Howerver I get this error:
2024-05-21 22:01:37 [scrapy.core.engine] DEBUG: Crawled (200) <GET https://example.com> (referer: None)
2024-05-21 22:01:37 [scrapy.core.scraper] ERROR: Error processing {'name': 'Argus'}
Traceback (most recent call last):
File "/Users/kevingoncalves/Desktop/Folders/Coding/glsapi/myenv/lib/python3.12/site-packages/twisted/internet/defer.py", line 1078, in _runCallbacks
current.result = callback( # type: ignore[misc]
File "/Users/kevingoncalves/Desktop/Folders/Coding/glsapi/myenv/lib/python3.12/site-packages/scrapy/utils/defer.py", line 340, in f
return deferred_from_coro(coro_f(*coro_args, **coro_kwargs))

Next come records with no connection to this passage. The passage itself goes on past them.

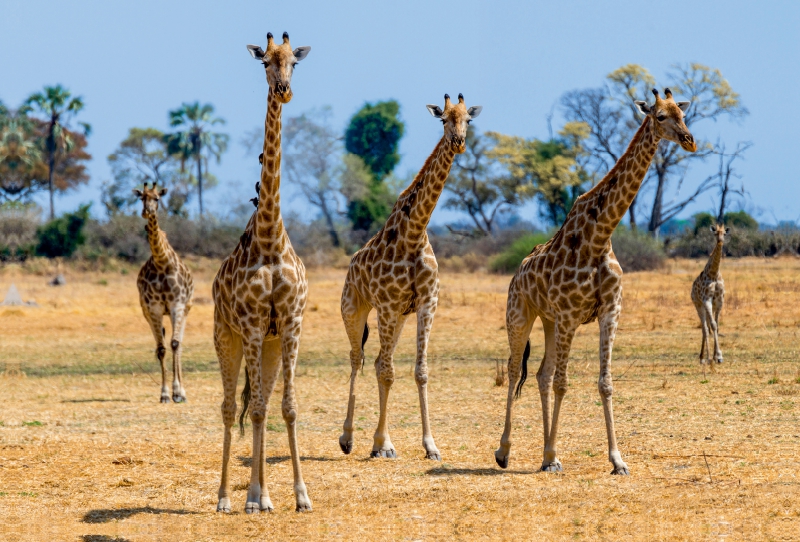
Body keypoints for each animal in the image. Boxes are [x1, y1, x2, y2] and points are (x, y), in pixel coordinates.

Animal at [133, 182, 194, 404]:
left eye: (157, 198)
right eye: (141, 197)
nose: (146, 212)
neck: (161, 261)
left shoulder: (177, 305)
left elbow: (175, 344)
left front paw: (177, 392)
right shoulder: (155, 308)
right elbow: (161, 349)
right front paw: (165, 394)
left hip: (186, 310)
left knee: (180, 344)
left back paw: (183, 393)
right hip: (148, 314)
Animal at [496, 89, 696, 476]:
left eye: (683, 113)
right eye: (660, 116)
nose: (689, 140)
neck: (600, 235)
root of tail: (517, 272)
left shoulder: (609, 312)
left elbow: (604, 383)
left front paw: (617, 460)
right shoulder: (570, 315)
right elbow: (564, 383)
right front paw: (549, 455)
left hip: (549, 321)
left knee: (540, 374)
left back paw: (547, 453)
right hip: (521, 314)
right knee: (515, 371)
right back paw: (505, 451)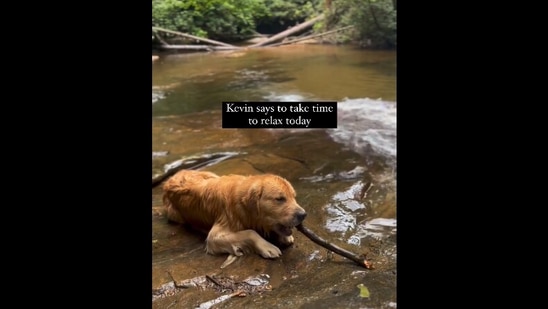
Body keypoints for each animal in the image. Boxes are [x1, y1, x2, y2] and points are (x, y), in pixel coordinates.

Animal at [163, 170, 308, 258]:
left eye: (293, 197)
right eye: (280, 199)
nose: (303, 214)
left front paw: (284, 237)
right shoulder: (214, 236)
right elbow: (250, 232)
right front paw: (267, 247)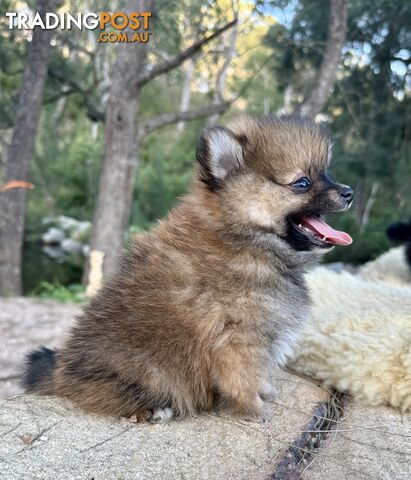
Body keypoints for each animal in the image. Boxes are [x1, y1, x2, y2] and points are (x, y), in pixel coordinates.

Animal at [25, 114, 354, 422]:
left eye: (327, 173)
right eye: (302, 183)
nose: (349, 192)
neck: (244, 240)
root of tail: (60, 371)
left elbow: (258, 373)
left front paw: (265, 391)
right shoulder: (237, 340)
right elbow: (244, 379)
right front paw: (254, 408)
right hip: (148, 370)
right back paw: (154, 410)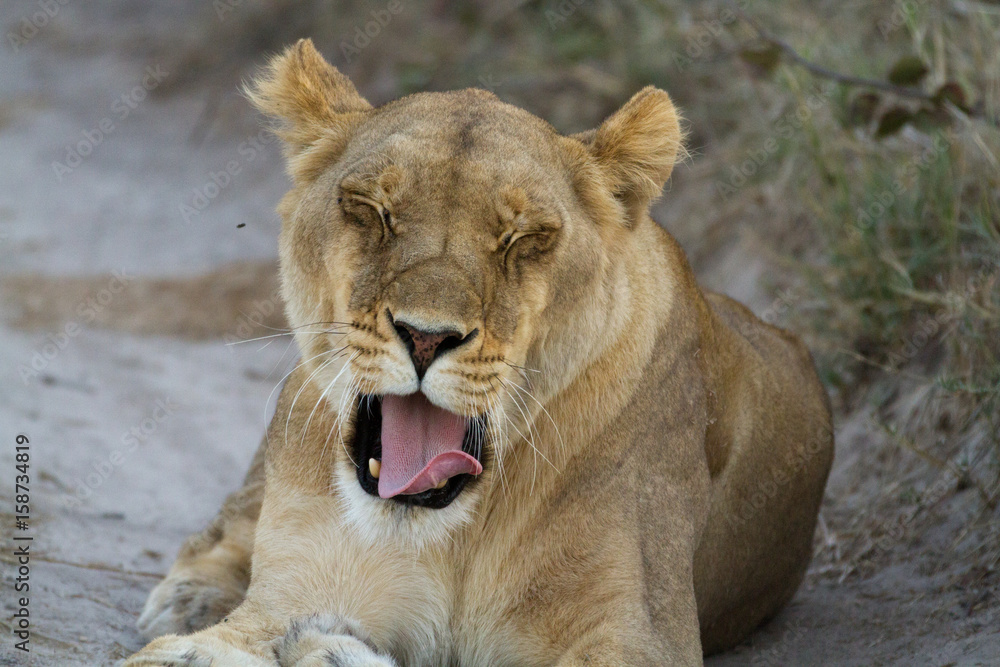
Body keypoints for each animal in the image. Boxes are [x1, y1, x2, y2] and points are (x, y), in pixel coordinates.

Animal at [128, 39, 833, 666]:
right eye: (371, 210)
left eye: (525, 237)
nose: (426, 335)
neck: (455, 536)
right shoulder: (294, 594)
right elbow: (217, 641)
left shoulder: (639, 633)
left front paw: (326, 651)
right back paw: (189, 596)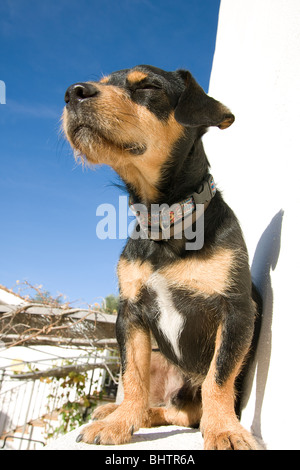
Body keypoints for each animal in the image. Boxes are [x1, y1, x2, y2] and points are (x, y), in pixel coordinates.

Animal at [63, 64, 260, 450]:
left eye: (149, 86)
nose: (72, 92)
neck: (164, 222)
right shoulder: (130, 314)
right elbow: (133, 377)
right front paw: (120, 424)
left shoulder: (237, 312)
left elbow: (219, 378)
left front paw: (225, 430)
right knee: (163, 406)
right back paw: (115, 412)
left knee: (187, 410)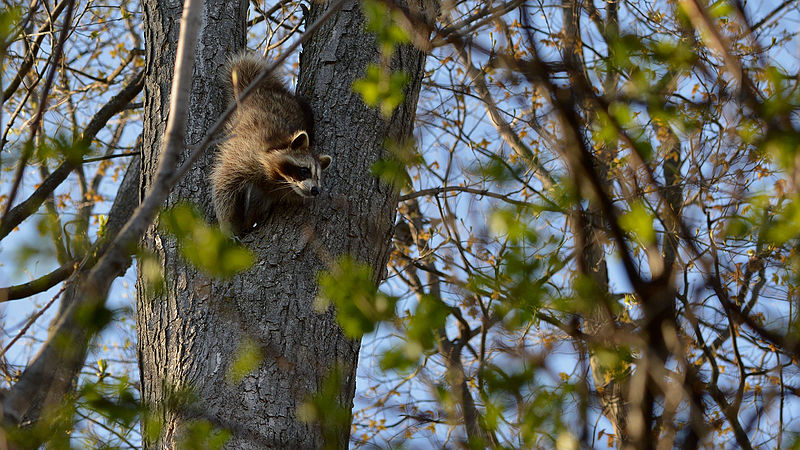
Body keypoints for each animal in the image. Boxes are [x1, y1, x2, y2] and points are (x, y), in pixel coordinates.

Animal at [211, 52, 332, 236]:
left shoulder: (268, 190)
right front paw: (227, 225)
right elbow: (224, 184)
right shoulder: (246, 153)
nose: (315, 190)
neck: (279, 178)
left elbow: (258, 202)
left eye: (318, 176)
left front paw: (247, 222)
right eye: (304, 170)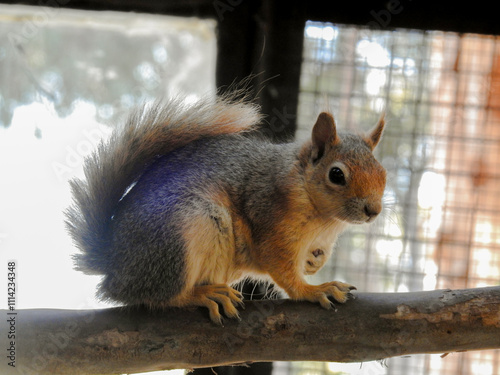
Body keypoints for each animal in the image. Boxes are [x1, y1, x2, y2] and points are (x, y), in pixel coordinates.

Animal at [65, 93, 386, 324]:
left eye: (382, 172)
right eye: (336, 175)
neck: (325, 220)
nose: (374, 211)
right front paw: (314, 289)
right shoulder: (271, 220)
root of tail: (114, 265)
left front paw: (313, 263)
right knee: (162, 296)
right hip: (186, 230)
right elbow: (283, 272)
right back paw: (203, 294)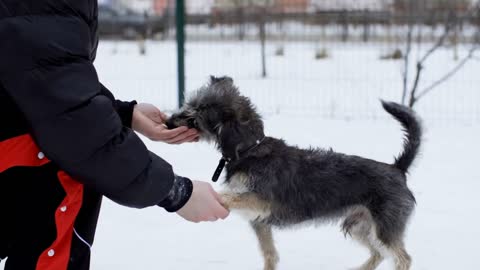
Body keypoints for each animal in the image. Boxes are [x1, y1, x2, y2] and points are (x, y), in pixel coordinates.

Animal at [167, 76, 422, 270]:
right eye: (188, 105)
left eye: (194, 116)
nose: (168, 122)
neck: (250, 150)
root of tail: (397, 168)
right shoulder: (260, 222)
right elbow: (270, 254)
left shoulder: (261, 201)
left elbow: (227, 196)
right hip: (360, 225)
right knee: (379, 253)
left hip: (384, 227)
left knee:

File "/Users/kevingoncalves/Desktop/Folders/Coding/glsapi/scrapers/scrapers/pipelines.py", line 14, in process_item
item.save()
File "/Users/kevingoncalves/Desktop/Folders/Coding/glsapi/myenv/lib/python3.12/site-packages/scrapy_djangoitem/__init__.py", line 35, in save
self.instance.save()
File "/Users/kevingoncalves/Desktop/Folders/Coding/glsapi/myenv/lib/python3.12/site-packages/django/db/models/base.py", line 822, in save
self.save_base(
File "/Users/kevingoncalves/Desktop/Folders/Coding/glsapi/myenv/lib/python3.12/site-packages/django/db/models/base.py", line 909, in save_base
updated = self._save_table(
File "/Users/kevingoncalves/Desktop/Folders/Coding/glsapi/myenv/lib/python3.12/site-packages/django/db/models/base.py", line 1071, in _save_table
results = self._do_insert(
File "/Users/kevingoncalves/Desktop/Folders/Coding/glsapi/myenv/lib/python3.12/site-packages/django/db/models/base.py", line 1112, in _do_insert
return manager._insert(
File "/Users/kevingoncalves/Desktop/Folders/Coding/glsapi/myenv/lib/python3.12/site-packages/django/db/models/manager.py", line 87, in manager_method
return getattr(self.get_queryset(), name)(*args, **kwargs)
File "/Users/kevingoncalves/Desktop/Folders/Coding/glsapi/myenv/lib/python3.12/site-packages/django/db/models/query.py", line 1847, in _insert
return query.get_compiler(using=using).execute_sql(returning_fields)
File "/Users/kevingoncalves/Desktop/Folders/Coding/glsapi/myenv/lib/python3.12/site-packages/django/db/models/sql/compiler.py", line 1821, in execute_sql
with self.connection.cursor() as cursor:
File "/Users/kevingoncalves/Desktop/Folders/Coding/glsapi/myenv/lib/python3.12/site-packages/django/utils/asyncio.py", line 24, in inner
raise SynchronousOnlyOperation(message)
django.core.exceptions.SynchronousOnlyOperation: You cannot call this from an async context - use a thread or sync_to_async.
- Solution
I read a lot of things about solution especially using sync_to_sync and await but I don't see where I could use it in myscript
Now, in order to bypass this error, in my scraper project settings.py
, I use
os.environ["DJANGO_ALLOW_ASYNC_UNSAFE"] = "true"
Howerver, according to the django documentation, this solution would be not convenient in in production environment as per documentation warnings. See this topic.
So, have you already met this issue and how have you solved it?